In comparison, credit belongs to the Phillies. They have been transparent in what needed to be done to their own roster. Even when Ruben Amaro Jr. was still general manager, he never shied away from the fact that once he started to trade veterans, it was to “rebuild” the team for a better future.

The new people in charge of baseball decisions have consistently said the same as well, which means that fans have been made and kept aware of the team’s intentions. So what would help? The fans themselves need to remain patient and trust that the front office has a plan and will intelligently execute it to the fullest.
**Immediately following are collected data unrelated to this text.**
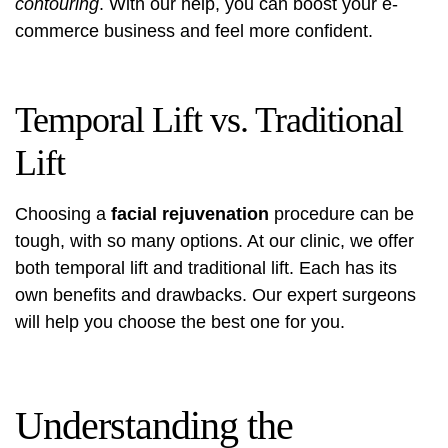
contouring
. With our help, you can boost your e-
commerce business and feel more confident.
Temporal Lift vs. Traditional
Lift
Choosing a
facial rejuvenation
procedure can be
tough, with so many options. At our clinic, we offer
both temporal lift and traditional lift. Each has its
own benefits and drawbacks. Our expert surgeons
will help you choose the best one for you.
Understanding the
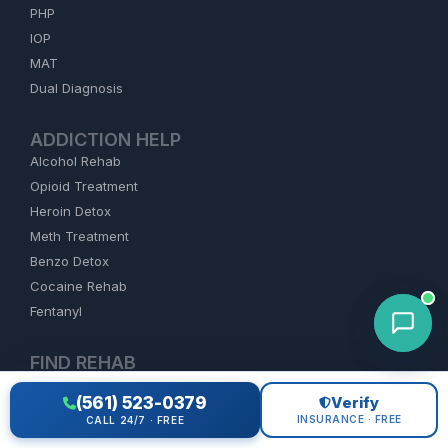
PHP
IOP
MAT
Dual Diagnosis
ADDICTION HELP
Alcohol Rehab
Opioid Treatment
Heroin Detox
Meth Treatment
Benzo Detox
Cocaine Rehab
Fentanyl
FIND REHAB
Florida
(561) 523-0379
Verify
California
INSURANCE · FREE
CALL 24/7 · FREE
Texas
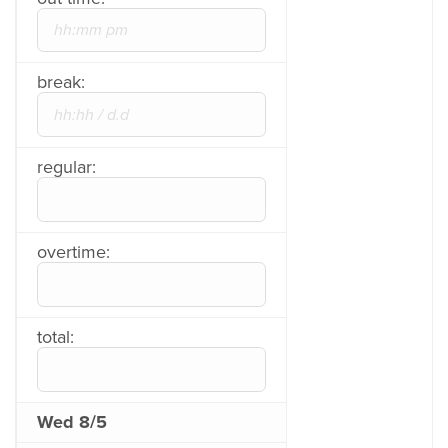
break:
regular:
overtime:
total:
Wed 8/5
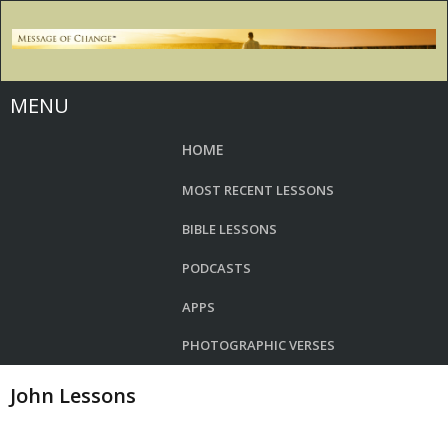
MENU
HOME
MOST RECENT LESSONS
BIBLE LESSONS
PODCASTS
APPS
PHOTOGRAPHIC VERSES
John Lessons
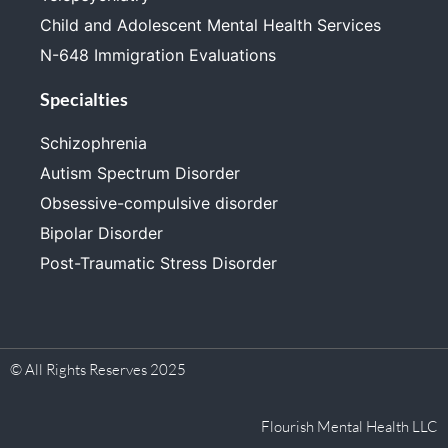
Child and Adolescent Mental Health Services
N-648 Immigration Evaluations
Specialties
Schizophrenia
Autism Spectrum Disorder
Obsessive-compulsive disorder
Bipolar Disorder
Post-Traumatic Stress Disorder
© All Rights Reserves 2025
Flourish Mental Health LLC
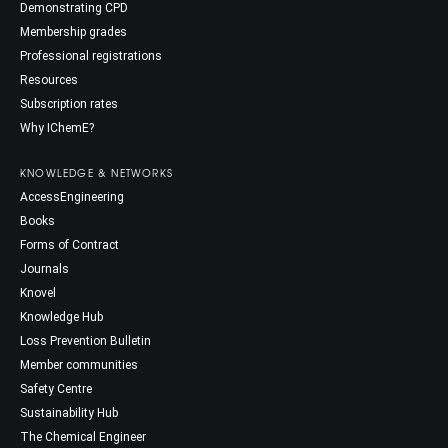
Demonstrating CPD
Membership grades
Professional registrations
Resources
Subscription rates
Why IChemE?
KNOWLEDGE & NETWORKS
AccessEngineering
Books
Forms of Contract
Journals
Knovel
Knowledge Hub
Loss Prevention Bulletin
Member communities
Safety Centre
Sustainability Hub
The Chemical Engineer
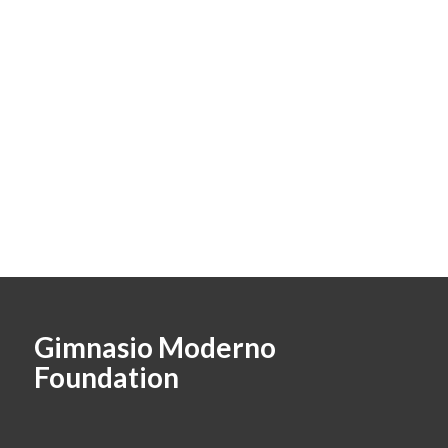
Gimnasio Moderno
Foundation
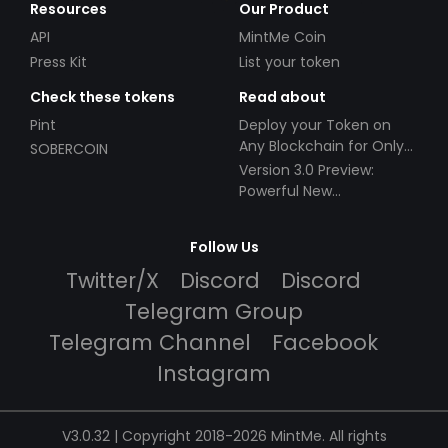
Resources
Our Product
API
MintMe Coin
Press Kit
List your token
Check these tokens
Read about
Pint
Deploy your Token on
Any Blockchain for Only
SOBERCOIN
$49!
Version 3.0 Preview:
Powerful New
Partnerships!
Follow Us
Twitter/X
Discord
Discord
Telegram Group
Telegram Channel
Facebook
Instagram
V3.0.32 | Copyright 2018-2026 MintMe. All rights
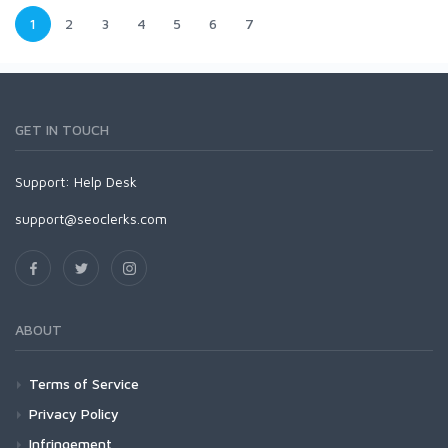
1
2
3
4
5
6
7
GET IN TOUCH
Support:
Help Desk
support@seoclerks.com
ABOUT
Terms of Service
Privacy Policy
Infringement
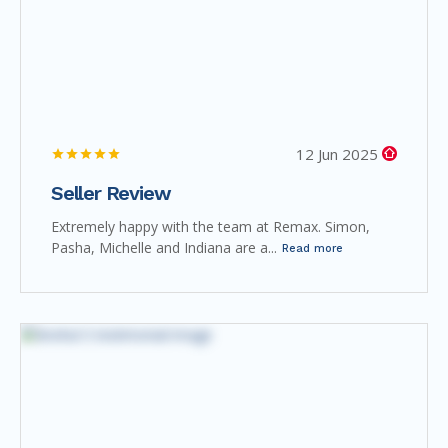
12 Jun 2025
Seller Review
Extremely happy with the team at Remax. Simon,
Pasha, Michelle and Indiana are a...
Read more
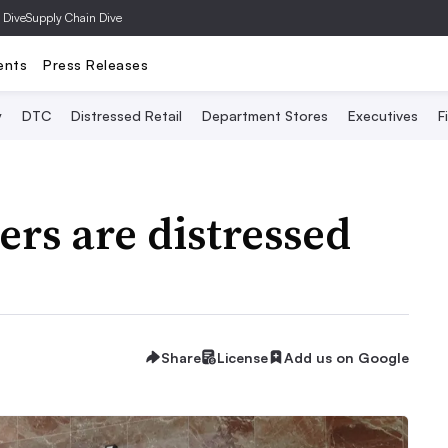
 Dive
Supply Chain Dive
ents
Press Releases
y
DTC
Distressed Retail
Department Stores
Executives
F
ers are distressed
Share
License
Add us on Google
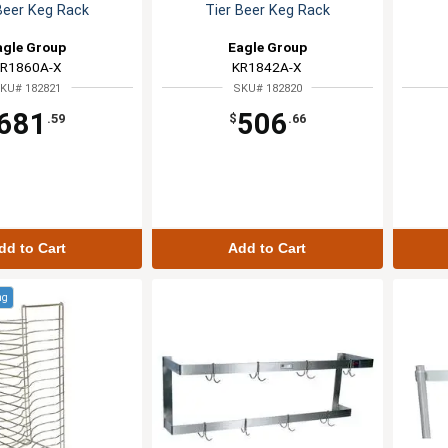
Beer Keg Rack
Tier Beer Keg Rack
agle Group
Eagle Group
R1860A-X
KR1842A-X
KU# 182821
SKU# 182820
681
506
.59
$
.66
dd to Cart
Add to Cart
ng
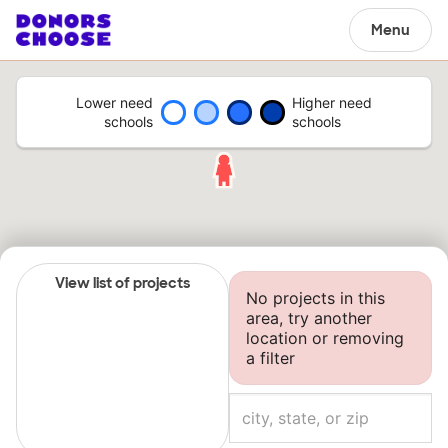
Menu
Lower need
Higher need
schools
schools
View list of projects
No projects in this
area, try another
location or removing
a filter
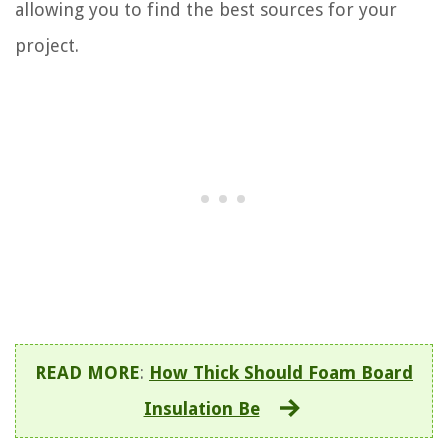
allowing you to find the best sources for your
project.
READ MORE
:
How Thick Should Foam Board
Insulation Be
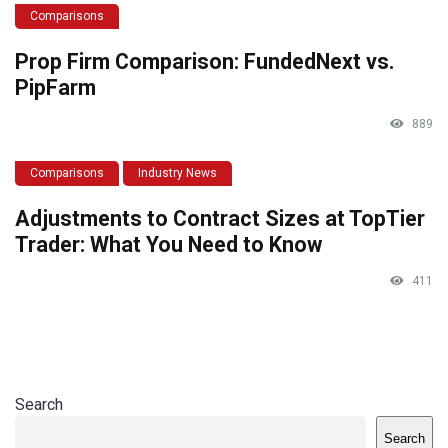
Comparisons
Prop Firm Comparison: FundedNext vs.
PipFarm
889
Comparisons
Industry News
Adjustments to Contract Sizes at TopTier
Trader: What You Need to Know
411
Search
Search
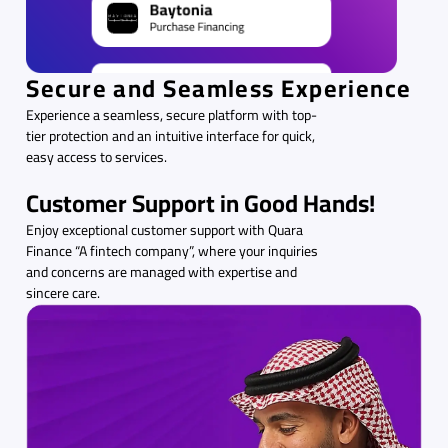
Secure and Seamless Experience
Experience a seamless, secure platform with top-
tier protection and an intuitive interface for quick,
easy access to services.
Customer Support in Good Hands!
Enjoy exceptional customer support with Quara
Finance “A fintech company”, where your inquiries
and concerns are managed with expertise and
sincere care.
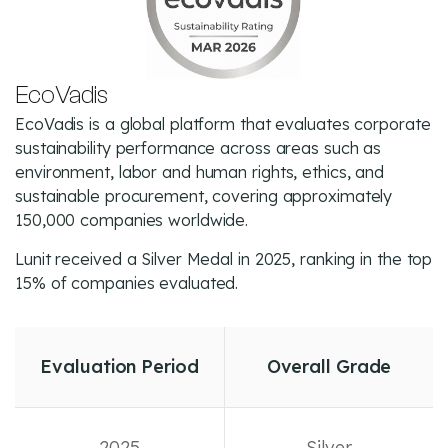
EcoVadis
EcoVadis is a global platform that evaluates corporate
sustainability performance across areas such as
environment, labor and human rights, ethics, and
sustainable procurement, covering approximately
150,000 companies worldwide.
Lunit received a Silver Medal in 2025, ranking in the top
15% of companies evaluated.
Evaluation Period
Overall Grade
2025
Silver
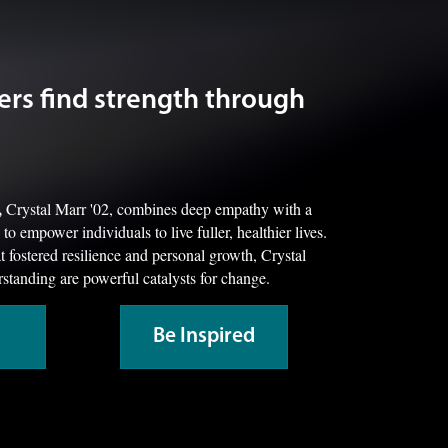
ers find strength through
,
Crystal Marr '02, combines deep empathy with a
o empower individuals to live fuller, healthier lives.
 fostered resilience and personal growth, Crystal
standing are powerful catalysts for change.
Be Inspired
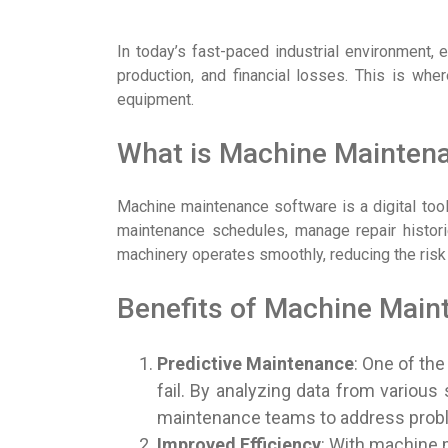
In today’s fast-paced industrial environment,
production, and financial losses. This is whe
equipment.
What is Machine Mainten
Machine maintenance software is a digital tool
maintenance schedules, manage repair historie
machinery operates smoothly, reducing the ris
Benefits of Machine Main
Predictive Maintenance
: One of th
fail. By analyzing data from various
maintenance teams to address proble
Improved Efficiency
: With machine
Will it translate to wins? Recent MLB history suggests it should. The Chicago Cubs and Houston Astros each had top-tier farm systems heading into 2015, with young talent in the big leagues, and each made the playoffs.

The Kansas City Royals had an entire group come up together that eventually led to a World Series championship in 2015. Even the Twins experienced a winning season this year with young talent that had been growing in the minors leading the way.

In other words, there is precedent for teams with a strong farm system to win, and win consistently. Fans just need to hang in there a couple more years, especially with what is expected to be another long, losing season looming. Just stick with them – there is a real plan based on proven principles.

These are my hopes, my Phillies “resolutions” for the new year. Watching as they unfold will help get me get through the season to come. Hopefully whatever it is that you would reasonably like to see happen also leads to success at Citizens Bank Park as well. See you in 2016!